Marktbericht August 2025
August 2025 – Donalds Druck drückt den Dollar
Der August zeigte sich einmal mehr erstaunlich robust an den Kapitalmärkten – obwohl die Nachrichtenlage erneut durchwachsen war. Die Friedensbemühungen blieben ohne Ergebnis, und im Zoll- und Exportstreit, insbesondere im KI- und Tech-Bereich, spitzte sich die Lage zwischen Japan, China und den USA weiter zu. Zudem sorgt der US-Präsident weiterhin für Verunsicherung, indem er massiv Einfluss auf wirtschafts- und geldpolitische Institutionen nimmt und dadurch die Erwartungen der Marktteilnehmer wesentlich beeinflusst.
Im Zentrum stand im August vor allem die Diskussion um die US-Inflation. Präsident Trump übte mehrfach Druck auf Notenbankchef Jerome Powell aus, die Zinsen zu senken. Bei seiner Rede am 22. August in Jackson Hole zeigte sich Powell dann offener für diesen Schritt – er verwies auf mögliche Risiken eines schwächeren Arbeitsmarkts und deutete erstmals Zinssenkungen an. Ob dies dem politischen Druck oder einer tatsächlichen Neubewertung geschuldet war, lässt sich schwer sagen. Noch zuvor hatte Powell betont, die Folgen der verhängten Zölle zunächst abwarten zu wollen.

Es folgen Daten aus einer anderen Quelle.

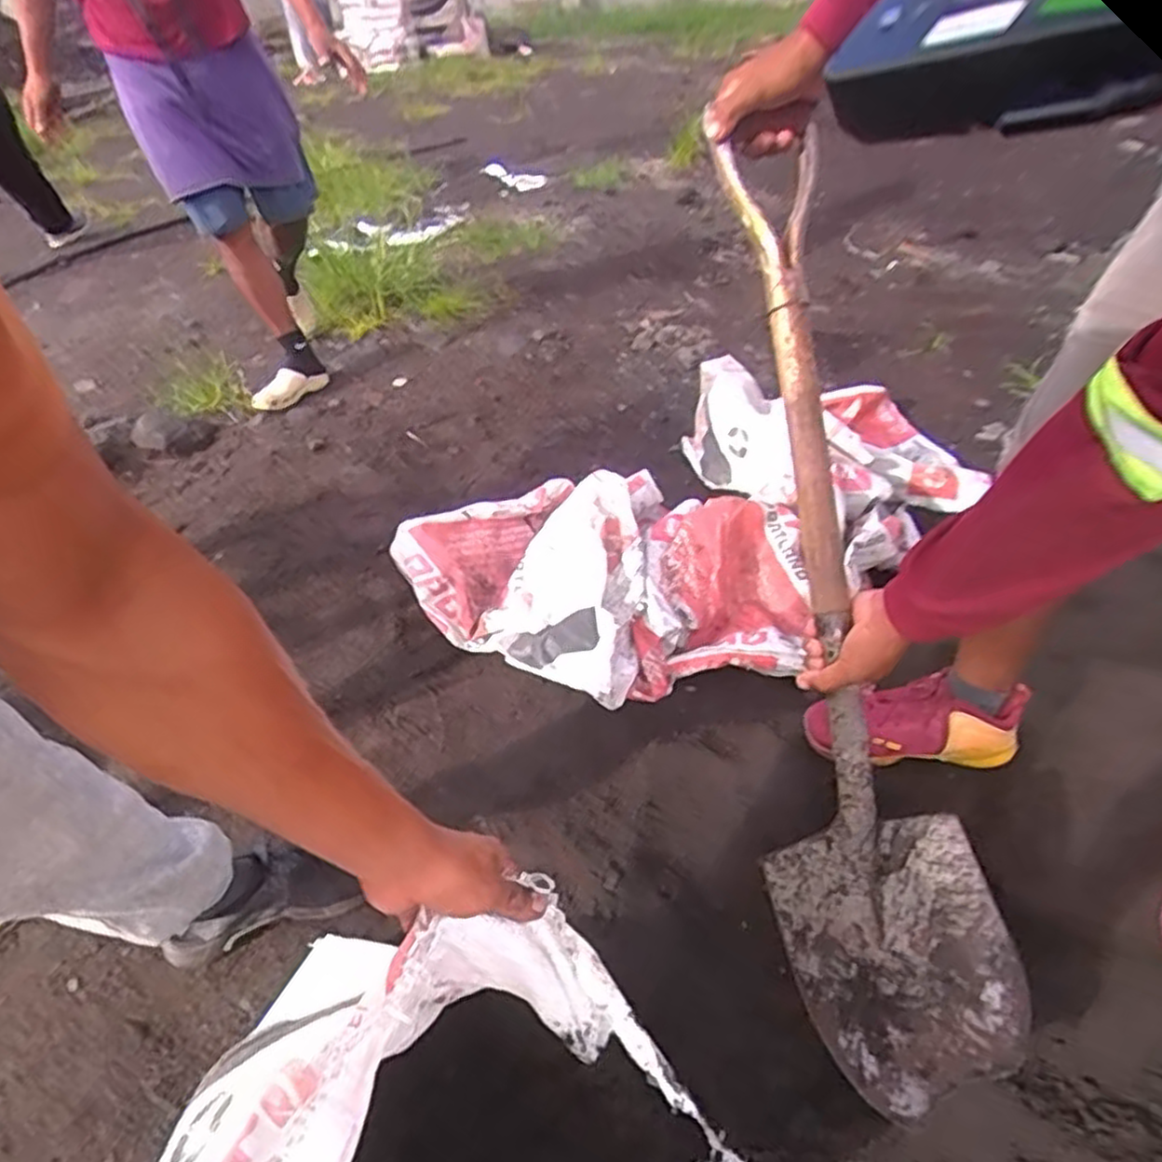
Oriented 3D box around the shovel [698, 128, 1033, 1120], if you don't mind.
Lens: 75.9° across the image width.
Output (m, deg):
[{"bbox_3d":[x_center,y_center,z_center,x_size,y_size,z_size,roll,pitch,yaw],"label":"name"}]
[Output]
[{"bbox_3d":[0.250,0.002,0.741,0.213,0.902,0.113,-9,-3,-1],"label":"shovel"}]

Die unmittelbare Folge: Der US-Dollar verlor am selben Tag rund -1 % gegenüber dem Euro. Eine Reaktion auf die sich abzeichnende Zinssenkung – möglicherweise aber auch Ausdruck wachsender Sorge vor einer Rückkehr höherer Inflationsraten, wie sie die USA in den 1970er- und 1980er-Jahren in mehreren Wellen erlebt hatten.
US Inflation: Damals vs. Heute

Quelle: Crescat Capital LLC
Sachwerte im Aufwind
Sinkende Zinsen und wachsende Inflationssorgen führen regelmäßig zu steigenden Preisen für Sachwerte. So ist es nicht überraschend, dass die großen US-Aktienindizes im August neue Höchststände erreichten – zumindest in US-Dollar gerechnet. Für Euro-Anleger hingegen war der Effekt deutlich schwächer, da die Dollar-Schwäche die Kursgewinne zum Teil neutralisierte.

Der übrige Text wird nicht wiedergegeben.